◆ TÂCHE A ◆
Relevez toutes les dates précises citées dans le texte sur les rythmes scolaires, dans leur ordre d'apparition.
◆ TÂCHE B ◆
Recopiez, s'il vous plaît, le passage du texte sur les rythmes scolaires situé entre « Les Bisontins ont-ils » et « et le samedi... », inclus.
◆ TÂCHE C ◆
Répondez aux questions suivantes d'après le texte sur les rythmes scolaires.
(i) Combien d'enfants fréquentent les écoles primaires publiques de la ville ?
(ii) Quelle fonction occupe Yves-Michel Dahoui ?
(iii) Quel pourcentage des communes de France a appliqué la semaine de quatre jours à la dernière rentrée ?

◆ TEXTE SOURCE ◆

La semaine de quatre jours de classe est la pire des solutions pour les scientifiques. Sa victoire lors du vote du 10 décembre entraînerait la suppression du périscolaire le mercredi. Le vent sociétal et consumériste ira-t-il dans dans ce sens ou le débat apportera-t-il la lumière ? Les journées trop chargées sont vivement critiquées par des syndicats d'enseignants et les fédérations de parents qui s'estiment contournés...
Les Bisontins ont-ils réellement dans leurs mains l'avenir de la configuration des horaires des 9000 enfants fréquentant les 67 écoles primaires publiques de la ville ? Certes, le conseil municipal a voté une délibération décidant d'une consultation électorale sur les rythmes scolaires. On devrait même écrire qu'il en a voté deux. La première, le 12 octobre, prévoyait deux bulletins, un pour la semaine de quatre jours les lundi, mardi, jeudi et vendredi, un autre pour la semaine de quatre jours et demi avec le choix d'une option à cocher entre le mercredi et le samedi...
Puis le 6 novembre, il corrigeait sa copie et proposait trois bulletins : 1) quatre jours de classe 2) quatre jours et demi dont le mercredi matin, 3) quatre jours et demi dont le samedi matin, le mercredi étant libre. L'adjoint à l'éducation Yves-Michel Dahoui expliquait avoir été convaincu par les délégués des parents qui soulevaient une difficulté induite par la première délibération : on pouvait être favorable à quatre jours et demi dont le samedi, mais préférer en second choix quatre jours à quatre jours dont le mercredi...
Ceci étant, la seconde délibération donne un sacré coup de pouce à la semaine de quatre jours que la moitié des communes de l'agglo, comme 32% des communes de France ont appliqué à dernière rentrée, 80% s'apprêtant à le faire à la prochaine. Dahoui explique que si cette option l'emporte, les animations périscolaires du mercredi seront supprimées... « C'est gros comme une maison que la commune a un intérêt financier à ce que les quatre jours passent », réagit Catherine Jamati, professeure d'école à Planoise et secrétaire académique de SUD-Éducation.

◆ DONNÉES FOURNIES ◆
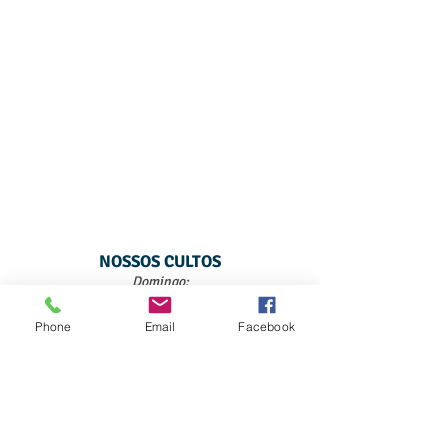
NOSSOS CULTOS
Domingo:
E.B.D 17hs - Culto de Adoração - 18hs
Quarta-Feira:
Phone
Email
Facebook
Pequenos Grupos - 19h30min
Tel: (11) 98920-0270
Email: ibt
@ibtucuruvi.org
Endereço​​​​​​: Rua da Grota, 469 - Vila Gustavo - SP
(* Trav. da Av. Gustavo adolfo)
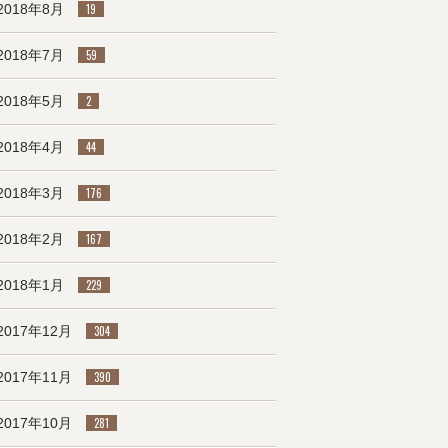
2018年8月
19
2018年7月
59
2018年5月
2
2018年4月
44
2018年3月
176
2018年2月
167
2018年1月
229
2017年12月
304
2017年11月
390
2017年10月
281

...

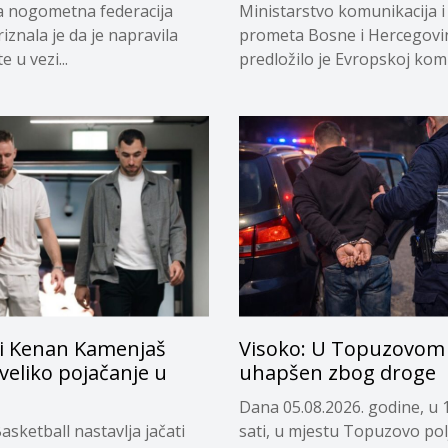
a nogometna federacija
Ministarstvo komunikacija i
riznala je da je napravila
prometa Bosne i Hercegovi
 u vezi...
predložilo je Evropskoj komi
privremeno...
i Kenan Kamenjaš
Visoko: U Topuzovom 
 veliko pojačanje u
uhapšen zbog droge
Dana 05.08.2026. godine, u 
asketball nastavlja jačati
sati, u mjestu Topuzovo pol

...

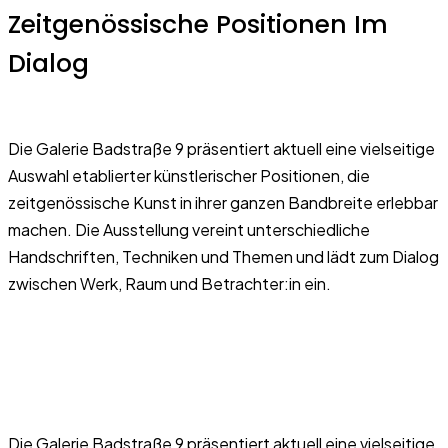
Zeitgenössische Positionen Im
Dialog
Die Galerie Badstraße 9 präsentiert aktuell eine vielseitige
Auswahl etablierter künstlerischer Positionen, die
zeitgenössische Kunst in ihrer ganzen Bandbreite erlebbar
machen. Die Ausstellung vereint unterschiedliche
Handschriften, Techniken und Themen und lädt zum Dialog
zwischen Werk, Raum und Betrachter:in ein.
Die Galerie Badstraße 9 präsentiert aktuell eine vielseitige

◆ RÉPONSE A ◆
10 décembre
12 octobre
6 novembre

◆ RÉPONSE B ◆
Les Bisontins ont-ils réellement dans leurs mains l'avenir de la configuration des horaires des 9000 enfants fréquentant les 67 écoles primaires publiques de la ville ? Certes, le conseil municipal a voté une délibération décidant d'une consultation électorale sur les rythmes scolaires. On devrait même écrire qu'il en a voté deux. La première, le 12 octobre, prévoyait deux bulletins, un pour la semaine de quatre jours les lundi, mardi, jeudi et vendredi, un autre pour la semaine de quatre jours et demi avec le choix d'une option à cocher entre le mercredi et le samedi...

◆ RÉPONSE C ◆
(i) 9000 enfants
(ii) Adjoint à l'éducation
(iii) 32 %